INSTRUCTIONS FOR THE TASK. Restating every entry exactly is the whole task.

○ ○ ○ ○

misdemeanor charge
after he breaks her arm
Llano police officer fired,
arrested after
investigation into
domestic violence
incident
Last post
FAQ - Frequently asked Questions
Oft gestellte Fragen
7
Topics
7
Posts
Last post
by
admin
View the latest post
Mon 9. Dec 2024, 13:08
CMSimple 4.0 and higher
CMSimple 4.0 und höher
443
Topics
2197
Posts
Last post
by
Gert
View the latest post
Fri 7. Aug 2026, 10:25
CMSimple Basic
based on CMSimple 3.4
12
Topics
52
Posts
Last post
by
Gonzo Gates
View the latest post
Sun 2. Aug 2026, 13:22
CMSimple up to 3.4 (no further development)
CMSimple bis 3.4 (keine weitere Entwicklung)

○ ○ ○ ○

OUTPUT.
misdemeanor charge
after he breaks her arm
Llano police officer fired,
arrested after
investigation into
domestic violence
incident
Last post
FAQ - Frequently asked Questions
Oft gestellte Fragen
7
Topics
7
Posts
Last post
by
admin
View the latest post
Mon 9. Dec 2024, 13:08
CMSimple 4.0 and higher
CMSimple 4.0 und höher
443
Topics
2197
Posts
Last post
by
Gert
View the latest post
Fri 7. Aug 2026, 10:25
CMSimple Basic
based on CMSimple 3.4
12
Topics
52
Posts
Last post
by
Gonzo Gates
View the latest post
Sun 2. Aug 2026, 13:22
CMSimple up to 3.4 (no further development)
CMSimple bis 3.4 (keine weitere Entwicklung)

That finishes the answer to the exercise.